_Work order_. Write out every line below that includes the word "just".

_Source texts of formatted documents_.
━━━━━━━━
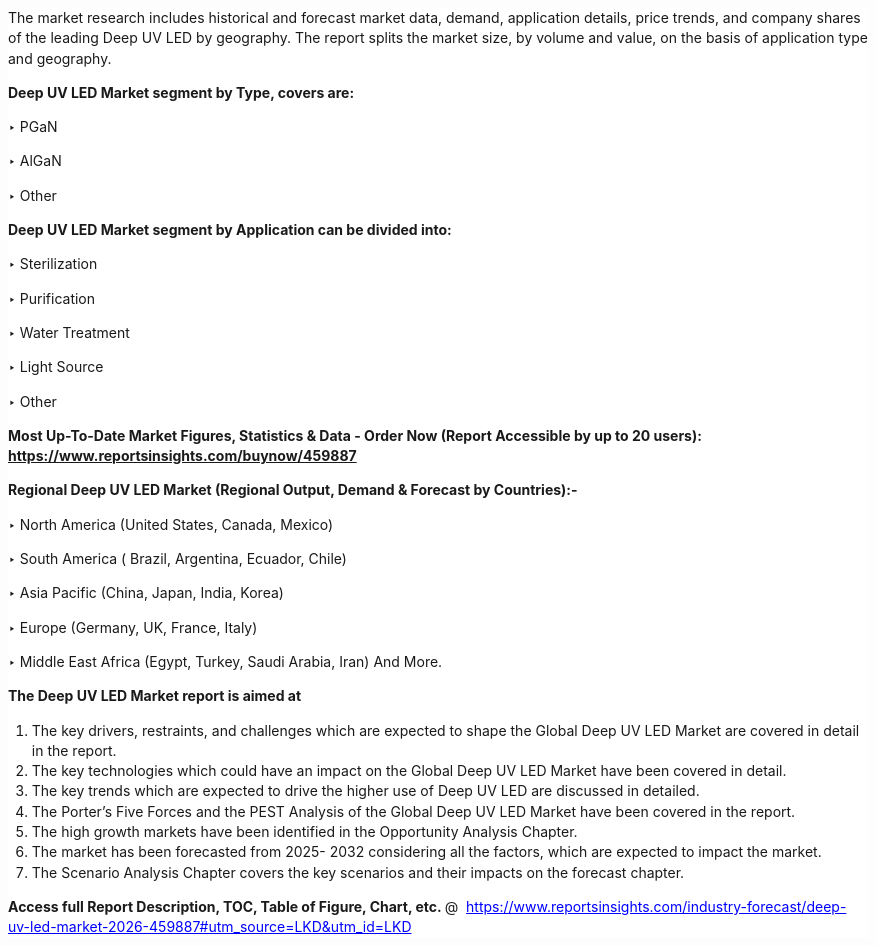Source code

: The market research includes historical and forecast market data, demand, application details, price trends, and company shares of the leading Deep UV LED by geography. The report splits the market size, by volume and value, on the basis of application type and geography.

<strong>Deep UV LED Market segment by Type, covers are:</strong>

‣ PGaN

‣ AlGaN

‣ Other

<strong>Deep UV LED Market segment by Application can be divided into:</strong>

‣ Sterilization

‣ Purification

‣ Water Treatment

‣ Light Source

‣ Other

<strong>Most Up-To-Date Market Figures, Statistics & Data - Order Now (Report Accessible by up to 20 users): <a href=https://www.reportsinsights.com/buynow/459887>https://www.reportsinsights.com/buynow/459887</a></strong>

<strong>Regional Deep UV LED Market (Regional Output, Demand &amp; Forecast by Countries):-</strong>

‣ North America (United States, Canada, Mexico)

‣ South America ( Brazil, Argentina, Ecuador, Chile)

‣ Asia Pacific (China, Japan, India, Korea)

‣ Europe (Germany, UK, France, Italy)

‣ Middle East Africa (Egypt, Turkey, Saudi Arabia, Iran) And More.

<strong>The Deep UV LED Market report is aimed at</strong>
<ol>
  <li>The key drivers, restraints, and challenges which are expected to shape the Global Deep UV LED Market are covered in detail in the report.</li>
  <li>The key technologies which could have an impact on the Global Deep UV LED Market have been covered in detail.</li>
  <li>The key trends which are expected to drive the higher use of Deep UV LED are discussed in detailed.</li>
  <li>The Porter’s Five Forces and the PEST Analysis of the Global Deep UV LED Market have been covered in the report.</li>
  <li>The high growth markets have been identified in the Opportunity Analysis Chapter.</li>
  <li>The market has been forecasted from 2025- 2032 considering all the factors, which are expected to impact the market.</li>
  <li>The Scenario Analysis Chapter covers the key scenarios and their impacts on the forecast chapter.</li>
</ol>
<strong>Access full Report Description, TOC, Table of Figure, Chart, etc. </strong>@  <a href=https://www.reportsinsights.com/industry-forecast/deep-uv-led-market-2026-459887#utm_source=LKD&utm_id=LKD style=color:#0000ff;>https://www.reportsinsights.com/industry-forecast/deep-uv-led-market-2026-459887#utm_source=LKD&utm_id=LKD</a></font>

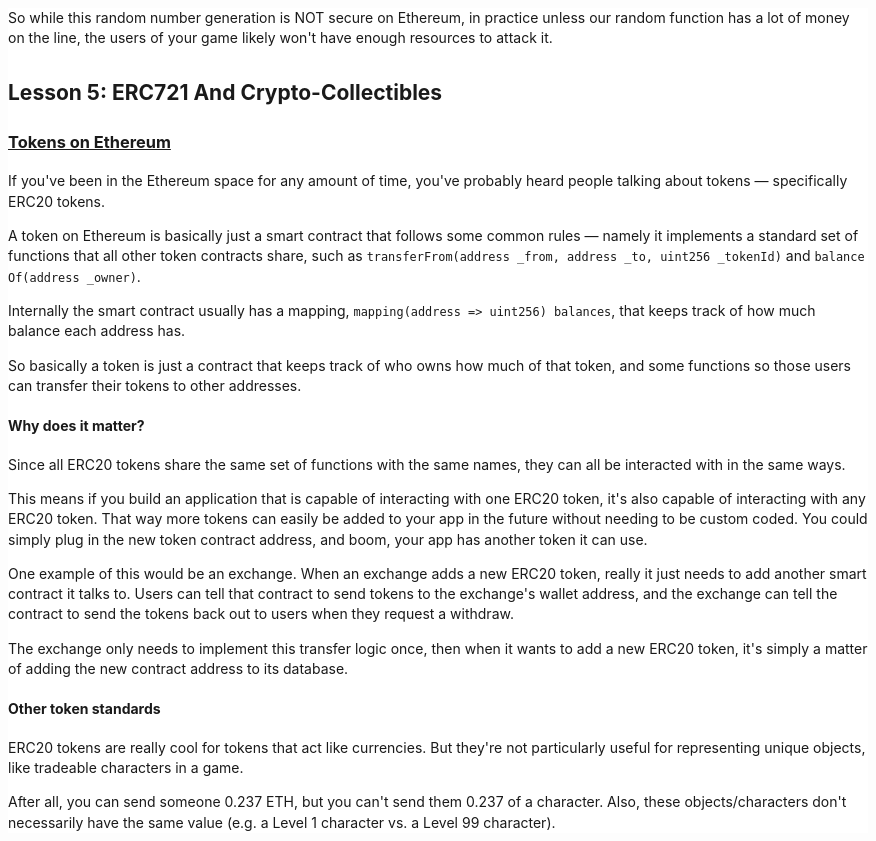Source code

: So while this random number generation is NOT secure on Ethereum, in practice
unless our random function has a lot of money on the line, the users of your
game likely won't have enough resources to attack it.

## Lesson 5: ERC721 And Crypto-Collectibles

### [Tokens on Ethereum](https://cryptozombies.io/en/lesson/5/chapter/1)

If you've been in the Ethereum space for any amount of time, you've probably
heard people talking about tokens — specifically ERC20 tokens.

A token on Ethereum is basically just a smart contract that follows some common
rules — namely it implements a standard set of functions that all other token
contracts share, such as
`transferFrom(address _from, address _to, uint256 _tokenId)` and
`balanceOf(address _owner)`.

Internally the smart contract usually has a mapping,
`mapping(address => uint256) balances`, that keeps track of how much balance
each address has.

So basically a token is just a contract that keeps track of who owns how much
of that token, and some functions so those users can transfer their tokens to
other addresses.

#### Why does it matter?

Since all ERC20 tokens share the same set of functions with the same names,
they can all be interacted with in the same ways.

This means if you build an application that is capable of interacting with one
ERC20 token, it's also capable of interacting with any ERC20 token. That way
more tokens can easily be added to your app in the future without needing to be
custom coded. You could simply plug in the new token contract address, and
boom, your app has another token it can use.

One example of this would be an exchange. When an exchange adds a new ERC20
token, really it just needs to add another smart contract it talks to. Users
can tell that contract to send tokens to the exchange's wallet address, and the
exchange can tell the contract to send the tokens back out to users when they
request a withdraw.

The exchange only needs to implement this transfer logic once, then when it
wants to add a new ERC20 token, it's simply a matter of adding the new contract
address to its database.

#### Other token standards

ERC20 tokens are really cool for tokens that act like currencies. But they're
not particularly useful for representing unique objects, like tradeable
characters in a game.

After all, you can send someone 0.237 ETH, but you can't send them 0.237 of a
character. Also, these objects/characters don't necessarily have the same value
(e.g. a Level 1 character vs. a Level 99 character).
━━━━━━━━
_Result_.
A token on Ethereum is basically just a smart contract that follows some common
So basically a token is just a contract that keeps track of who owns how much
token, really it just needs to add another smart contract it talks to. Users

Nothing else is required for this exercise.